The rates of breastfeeding in the first 48 hours postpartum in Ireland are among the lowest across all European countries, reported by the National Perinatal statistics between 36% and 45%. This raises significant concerns as breast milk has been argued to be related to children’s cognitive development later in life. However, there is still large debate as to whether breastfeeding is casually related to increased cognitive development and little is known about the association between breastfeeding and language and non-cognitive development such as children’s behaviour problems.

In this study we examine the effects of breastfeeding on children’s cognitive and non-cognitive outcomes at age 3 using a propensity score matching approach to better address notions of causality. We find that after matching, children who were breastfed preformed significantly better on tests of nonverbal reasoning and scored lower on problem behaviours and hyperactivity as compared to children who were not breastfed. Children’s vocabulary approached but did not reach statistical significance. These effects however were only found for children who had been breastfed at least 6 months, suggesting that duration is an important factor when looking at the impact of breastfeeding on developmental outcomes.

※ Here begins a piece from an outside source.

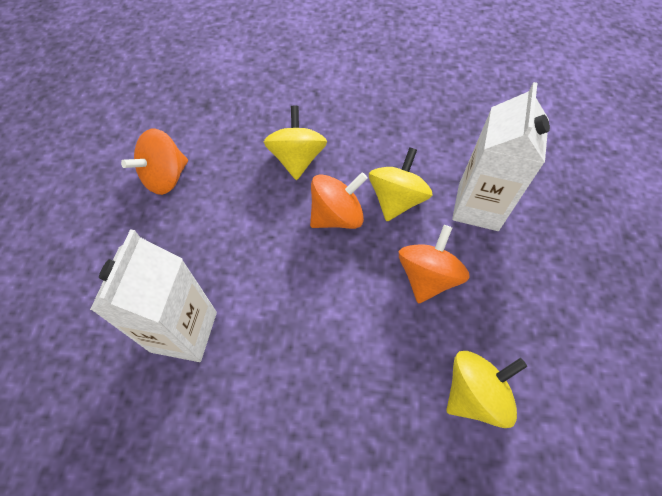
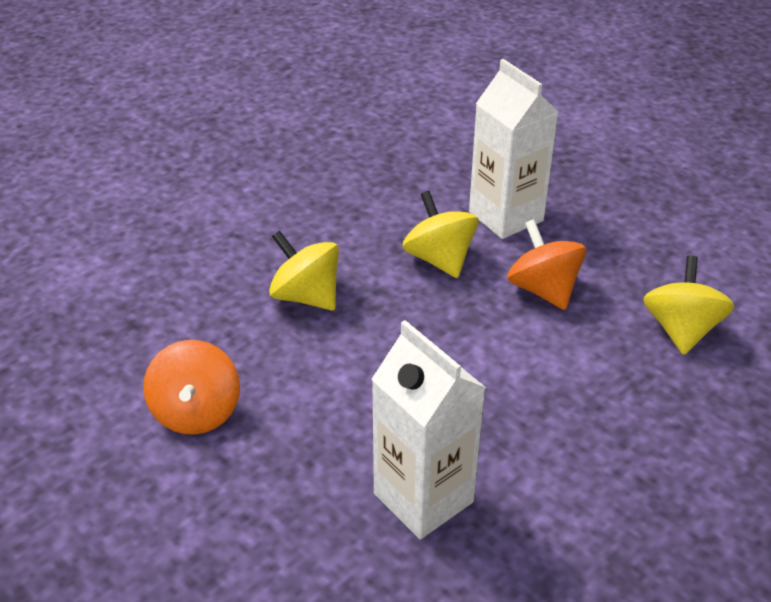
camera: 50 degrees left, 20 degrees down
(337, 216) = (411, 308): orange spinning top -> none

Lisa-Christine Girard is a Marie Curie International Incoming Fellow at University College Dublin. Her previous fellowship was at the Institut National de la Santé et de la Recherche Médicale, in Paris, France, jointly appointed by the University of Montreal. Lisa-Christine completed her Ph.D. at the University of Toronto in Speech-Language Pathology. Her training is focused in developmental psychology and rehabilitation sciences examining social behavioural development (particular focus on aggression) and the associations with language/literacy development. She is currently working with a number of longitudinal datasets across Europe and North America exploring breastfeeding behaviour and child outcomes.